良い時も悪い時も、気持ちの良い人間でいること
剣道には「ガッツポーズを取ると一本取り消し」のルールがあります。これは敗者の気持ちを慮ると、勝者として適切な行為ではないという考えが根底にあります。
相手を慮ることについて星子選手は、「小さい頃の私は、負けると不貞腐れた態度をとる子供でした。しかし、恩師に『悔しい時、上手くいかない時こそ、きちんとした行動をとることが大切』と諭されてから、周囲に配慮した行動をとるようになりました。私の態度が悪ければ周囲の人も困るし、勝った人も良い気分にはなりません。また、上手くいかない時こそ、きちんとした態度を取ることで、応援してくれる人も増えるはずです」と話します。
こうした態度を好ましいと思うのは日本だけではなく、トルコやオランダの友人たちに聞いたところ、同様の教えはヨーロッパにもあるそうです。
「勝ち負けではなく、いかに良い勝負をするか。そうすればより多くの試合に誘われるし、人としてもより良くなる」
あるオランダ人剣士は、昔はこのように教えられていたものの、最近はあまり言われることがないと語ります。それは日本も同様かもしれません。勝っても負けても相手を尊重する、気持ち良い人間でいること。失われがちかもしれませんが、改めて心の中に抱いておきたい教えです。
打って反省、打たれて感謝
また、剣道の教えの一つに「打って反省、打たれて感謝」があります。これは、打突が一本になり勝利しても、「本当に無駄なく打てたか?」と、常に反省し謙虚に向上に努めること。逆に負けた場合は自分の至らないところを教えてくれた相手に感謝する精神です。
「私は高校では1年生からずっと試合に出させていただいていましたが、大学に入ってからは同期にも全国レベルの強い選手がいて、なかなか思うように活躍できませんでした。不安や焦りもありました。しかし『彼らには敵わない』と諦めず、模索し、食らいついていき、徐々に成長し結果に繋がっていきました。挫折しても、負けても、腐らずに向上に努めることは、自分の人格形成にも大きな影響を与えたと感じます」(松﨑選手)

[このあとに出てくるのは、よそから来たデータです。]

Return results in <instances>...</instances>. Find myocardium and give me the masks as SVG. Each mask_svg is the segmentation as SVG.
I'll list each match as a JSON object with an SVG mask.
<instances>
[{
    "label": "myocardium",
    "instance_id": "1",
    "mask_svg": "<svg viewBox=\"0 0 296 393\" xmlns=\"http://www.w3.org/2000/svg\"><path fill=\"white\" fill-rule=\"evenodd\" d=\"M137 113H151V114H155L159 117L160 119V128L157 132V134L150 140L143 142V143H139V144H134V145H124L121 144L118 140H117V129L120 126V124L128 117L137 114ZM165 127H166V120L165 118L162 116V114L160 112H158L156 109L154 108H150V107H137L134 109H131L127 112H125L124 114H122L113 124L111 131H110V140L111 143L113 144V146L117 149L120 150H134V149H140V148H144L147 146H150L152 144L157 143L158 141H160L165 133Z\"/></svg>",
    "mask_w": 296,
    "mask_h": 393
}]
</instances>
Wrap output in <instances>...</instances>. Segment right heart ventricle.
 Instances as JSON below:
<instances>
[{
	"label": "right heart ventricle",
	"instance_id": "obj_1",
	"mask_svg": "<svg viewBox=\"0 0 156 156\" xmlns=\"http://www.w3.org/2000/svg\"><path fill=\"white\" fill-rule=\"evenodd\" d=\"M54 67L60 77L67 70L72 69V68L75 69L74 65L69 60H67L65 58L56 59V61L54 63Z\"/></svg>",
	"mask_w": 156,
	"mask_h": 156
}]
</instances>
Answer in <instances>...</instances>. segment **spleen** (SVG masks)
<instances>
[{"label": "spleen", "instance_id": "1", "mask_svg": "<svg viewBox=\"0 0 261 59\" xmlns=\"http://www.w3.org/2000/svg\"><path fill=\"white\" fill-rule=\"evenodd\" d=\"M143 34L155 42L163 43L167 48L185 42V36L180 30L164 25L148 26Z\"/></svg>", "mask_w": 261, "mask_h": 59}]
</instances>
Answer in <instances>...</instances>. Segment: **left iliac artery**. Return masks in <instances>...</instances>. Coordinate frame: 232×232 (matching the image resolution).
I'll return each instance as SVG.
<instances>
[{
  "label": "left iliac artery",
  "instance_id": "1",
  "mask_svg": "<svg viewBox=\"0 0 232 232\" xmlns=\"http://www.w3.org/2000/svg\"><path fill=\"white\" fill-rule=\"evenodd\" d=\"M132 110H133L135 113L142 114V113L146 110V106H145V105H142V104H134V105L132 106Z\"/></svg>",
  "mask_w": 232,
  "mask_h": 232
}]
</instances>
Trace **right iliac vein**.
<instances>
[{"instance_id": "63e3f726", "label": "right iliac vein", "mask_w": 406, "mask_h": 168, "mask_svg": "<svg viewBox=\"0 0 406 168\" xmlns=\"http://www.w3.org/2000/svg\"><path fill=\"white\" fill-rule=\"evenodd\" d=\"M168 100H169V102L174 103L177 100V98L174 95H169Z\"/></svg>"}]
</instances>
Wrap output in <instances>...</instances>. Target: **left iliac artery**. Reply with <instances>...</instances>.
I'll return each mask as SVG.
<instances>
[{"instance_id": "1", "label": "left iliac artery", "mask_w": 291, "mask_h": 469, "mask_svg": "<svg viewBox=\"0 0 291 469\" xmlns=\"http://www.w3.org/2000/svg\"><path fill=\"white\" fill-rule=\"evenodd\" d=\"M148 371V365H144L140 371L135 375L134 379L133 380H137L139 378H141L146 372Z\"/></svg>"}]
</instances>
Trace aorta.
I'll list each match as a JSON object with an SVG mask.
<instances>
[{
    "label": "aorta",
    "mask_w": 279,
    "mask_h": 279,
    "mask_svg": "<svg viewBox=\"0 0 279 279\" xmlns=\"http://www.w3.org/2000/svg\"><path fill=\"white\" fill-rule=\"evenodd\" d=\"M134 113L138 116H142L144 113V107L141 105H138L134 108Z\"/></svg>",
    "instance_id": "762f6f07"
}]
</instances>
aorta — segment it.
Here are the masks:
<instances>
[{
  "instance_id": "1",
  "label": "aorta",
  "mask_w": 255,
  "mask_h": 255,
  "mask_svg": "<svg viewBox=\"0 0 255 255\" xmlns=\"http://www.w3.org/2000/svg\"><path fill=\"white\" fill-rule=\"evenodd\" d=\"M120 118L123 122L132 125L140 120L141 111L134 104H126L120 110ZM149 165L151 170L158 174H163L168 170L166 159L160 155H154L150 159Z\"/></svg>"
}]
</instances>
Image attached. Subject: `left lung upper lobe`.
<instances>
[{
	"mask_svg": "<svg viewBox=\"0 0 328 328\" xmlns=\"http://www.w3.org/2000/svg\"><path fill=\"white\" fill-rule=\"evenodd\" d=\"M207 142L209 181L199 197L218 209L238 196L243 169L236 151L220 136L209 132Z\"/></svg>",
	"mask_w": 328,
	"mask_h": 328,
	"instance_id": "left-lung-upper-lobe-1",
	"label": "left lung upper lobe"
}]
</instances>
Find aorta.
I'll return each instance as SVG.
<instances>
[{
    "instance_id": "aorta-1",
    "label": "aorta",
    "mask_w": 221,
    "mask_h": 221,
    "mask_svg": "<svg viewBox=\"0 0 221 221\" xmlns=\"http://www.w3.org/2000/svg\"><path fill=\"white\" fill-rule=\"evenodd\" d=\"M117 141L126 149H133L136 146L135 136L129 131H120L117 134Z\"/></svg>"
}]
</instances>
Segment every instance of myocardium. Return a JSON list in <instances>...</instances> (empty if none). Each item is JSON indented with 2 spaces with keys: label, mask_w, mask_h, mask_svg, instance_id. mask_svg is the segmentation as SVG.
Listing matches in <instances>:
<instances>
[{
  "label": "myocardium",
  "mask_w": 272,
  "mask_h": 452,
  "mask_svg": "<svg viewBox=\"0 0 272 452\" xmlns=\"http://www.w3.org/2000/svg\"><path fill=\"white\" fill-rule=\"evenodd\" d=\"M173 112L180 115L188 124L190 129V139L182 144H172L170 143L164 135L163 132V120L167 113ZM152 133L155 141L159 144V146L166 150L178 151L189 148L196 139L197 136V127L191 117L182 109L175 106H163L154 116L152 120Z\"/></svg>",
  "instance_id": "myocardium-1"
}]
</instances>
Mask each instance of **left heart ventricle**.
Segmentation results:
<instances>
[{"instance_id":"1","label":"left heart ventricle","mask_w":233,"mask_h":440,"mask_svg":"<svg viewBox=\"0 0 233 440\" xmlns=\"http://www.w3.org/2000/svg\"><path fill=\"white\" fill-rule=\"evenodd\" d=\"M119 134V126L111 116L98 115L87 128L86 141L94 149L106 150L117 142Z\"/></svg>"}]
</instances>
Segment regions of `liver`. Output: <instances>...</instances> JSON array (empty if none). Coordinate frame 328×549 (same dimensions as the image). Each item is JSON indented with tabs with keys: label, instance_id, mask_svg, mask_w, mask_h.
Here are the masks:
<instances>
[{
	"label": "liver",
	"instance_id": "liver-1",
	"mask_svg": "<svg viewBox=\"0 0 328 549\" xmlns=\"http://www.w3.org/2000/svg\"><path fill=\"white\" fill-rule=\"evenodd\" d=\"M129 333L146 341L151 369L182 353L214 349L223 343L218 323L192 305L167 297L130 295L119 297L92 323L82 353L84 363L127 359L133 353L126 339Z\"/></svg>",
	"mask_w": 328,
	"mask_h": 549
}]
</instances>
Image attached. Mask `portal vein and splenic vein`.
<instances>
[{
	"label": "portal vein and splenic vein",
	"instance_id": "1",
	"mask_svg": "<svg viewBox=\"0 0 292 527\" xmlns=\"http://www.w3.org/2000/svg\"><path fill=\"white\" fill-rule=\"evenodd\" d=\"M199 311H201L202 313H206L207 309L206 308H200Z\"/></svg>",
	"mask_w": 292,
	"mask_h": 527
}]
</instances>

上手くいかなくても、負けても、その状況に感謝して糧にしていくこと。簡単なことではありませんが、そんな気持ちで物事に取り組めたら、きっと人としても成長できるでしょう。
このように、剣道ではスポーツとしての側面だけではなく、理想的な「態度」や「心の在り方」を教える側面も強くあります。これは、命のやりとりをしてきた武士たちにとって、極限の状況で己の心を制御するために「心の在り方」について考えることが非常に重要だったためです。
今はもう武士という職業はなくなってしまいましたが、その教えはまだ剣道のなかにきっと生きていて、日本人だけではなく海外の愛好家にとっても「人生を向上させてくれるもの」であるようです。私たち日本人も、改めてその教えを胸に抱きたいものです。